Ah yes, that old chestnut of pricing. You’ll hear many myths and stories about pricing products, many of which over-complicate the issue somewhat.
I have decided to share with you the best practices for a pricing strategy behind selling your brass band sheet music. Instead of bombarding you with all sorts of useless info and conjecture, I am restricting this blog post to bullet points and key points to note. To put it bluntly, I am showing you what works.
Firstly, let’s explore a few myths…
1) Customers won’t buy my music if it’s too expensive. ANSWER: Rubbish!
2) Selling my music cheap will mean they will buy it. ANSWER: Rubbish!
3) If I sell my music cheap, they will come back again and again. ANSWER: Rubbish!
If you have fallen into any of these traps, don’t worry, you’re not alone. We’ve all done it at one stage another.

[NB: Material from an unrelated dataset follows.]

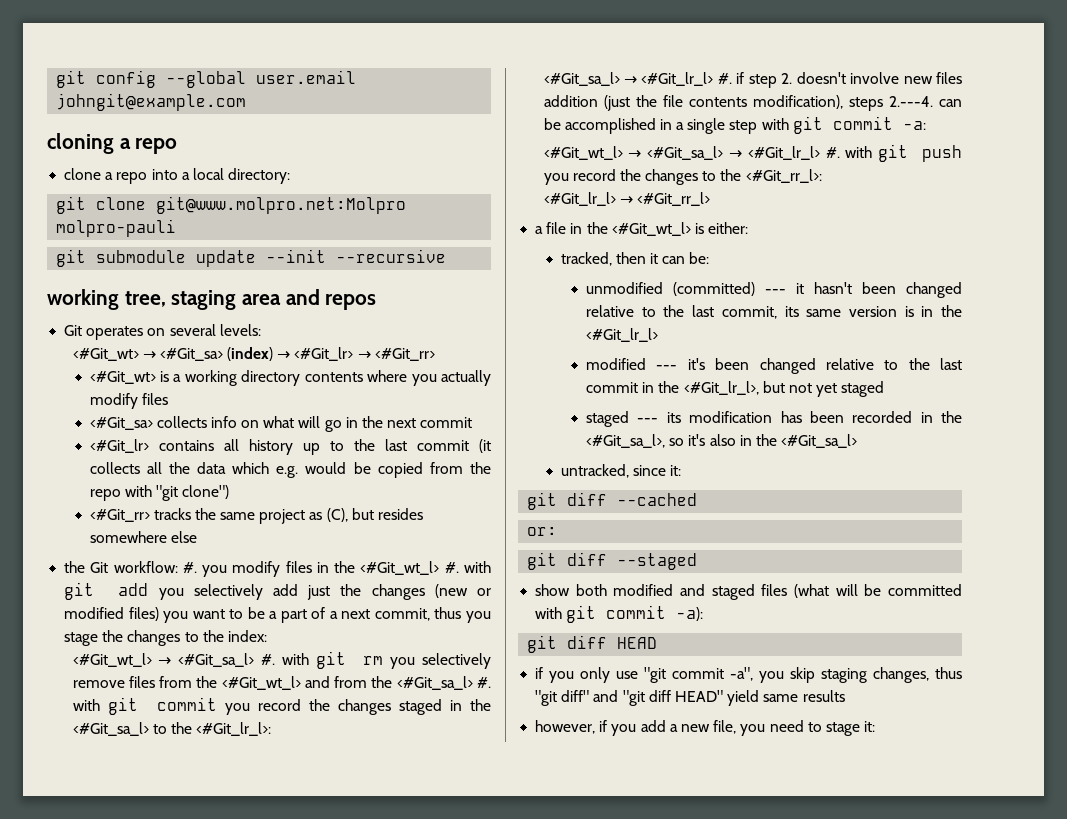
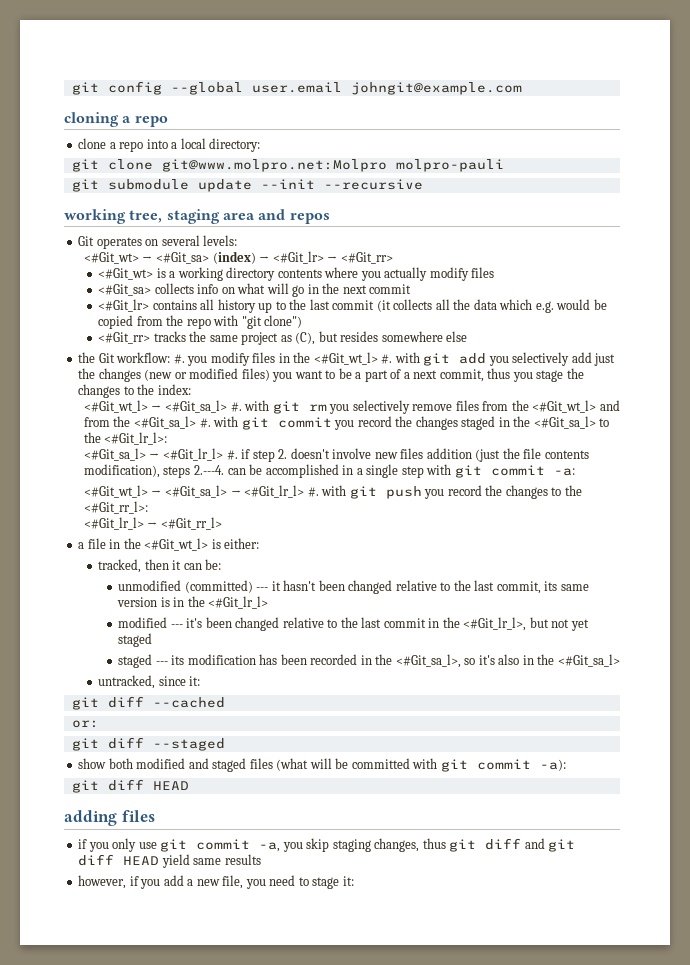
(658, 643) none -> [64,810,155,826] // adding files
[644,667,754,683] "git commit -a", -> [160,839,281,852] git commit -a,
[535,690,723,706] "git diff" and "git diff HEAD" -> [449,838,576,852] [78,854,160,866] git diff and git diff HEAD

Customers will pay good money for good products. Period! Selling your music too cheap generally means you have no confidence in it. Why should the customer? As for point number (3); just think how expensive it will be to keep that customer who only spends a few quid a month. Do you really have the energy to sustain a customer like that?
Pricing is about one thing and one thing only: VALUE FOR MONEY. Repeat it. Repeat it again. Repeat it in your sleep. For the next 50 years.
So what is pricing about? That’s right, value for money. Now, I know you’re intelligent, so I know you are thinking, “well duh, of course pricing is about value for money” – BUT, do you actually deliver on this? Many who are new to business almost always put “price” and “customer service” together. As soon as you do that, you loose all judgement of the pricing of your products. In fact, pricing has nothing to do with customer service.
Here’s a few things you must remember:
1) Have a good pricing spread of low – mid – high, so you can target all price-points. It is important not to use discounting as a method of price spreading. Notice how I didn’t say “cheap”. Nobody wants cheap things. They want useful, valuable things without spending the earth. If you sell cheap rubbish, you’ll attract rubbish customers who you will not be able to (or is too expensive to) move on to your more profitable items.
2) Value what you have. If you think your product is great, and it is actually great in some quantifiable way, demonstrate that in your pricing. Trust me, people will pay. Have confidence in your own product, and people will have confidence in you.
3) Sometimes looking at the competition is a bad idea. I know, “business 1-0-1″ right, look at what your competitors are charging. Let me ask you this; do you believe that you have a better product? Do you you believe the customer will get more value from your product? Do you believe the customer will get more value from your business as a whole? What more do you offer that the competition doesn’t? Do you see a pattern here? Value what you have. If you judge your value against your competitors value (whom you’re supposed to be out-doing anyway!), then you’ll forever live in the shadow of their success. Value what you have; set your own standard and believe in it.
4) Plot a ‘law of diminishing returns graph’. Yes, the boring bit. I won’t explain it here, but you can investigate it yourself. But by plotting this graph, it will allow you to evaluate how far to put the price (up or down) to produce a meaningful profit percentage increase/decrease. Why? Well, if you ask the man on the street and ask them to plot a price to profit ratio graph, I bet they will draw a straight line; i.e. profit is directly proportional to price. Incorrect. The curve is actually a [inverted] curve, and it gets steeper and steeper. This is because production costs are likely to be static; you have an unchanging property (production) against a changing one (price), and this affects how much % profit you will make. In short, the more you put your price up, the ratio of profit will decrease. So, if your music sells for £20 and you put it up to £25, you might make an extra 10% on that £5 price increase. But if you increase the price up to from £25 to £30, you’ll probably make an extra 8%. So for the same amount in price increase, you’ve decreased the % profit ratio. I hope that make sense. Learning how to plot this graph will be a good scientific way to judge deal prices, etc, and if you’re planning a price increase/decrease, how much extra/less profit will you actually yield?
Target price-points for low-mid-high, not by discounting, but by having valuable products at each of these price points.
Don’t be afraid to charge a lot. Be confident in what you can offer, and your customer will have confidence in you.
Forget about what others are doing. Instead ask, “What am I doing?”. Ask this question, and you’re thinking like a business person.
Value for money, and value for life. Don’t sell them cheap tat; after all they are spending their own hard-earned pennies on your music. Respect them and give them something they can be proud to have spent on. If a customer is enjoying shopping with you, why not give them something free. If they’ve given you a few hundred quid or so in sales, you can afford to pop them something extra. Remember, the RRP is what the customer pays, COGS is what you pay. And the COGS would be the “expense” that you incur. Very inexpensive way to impress a customer of value!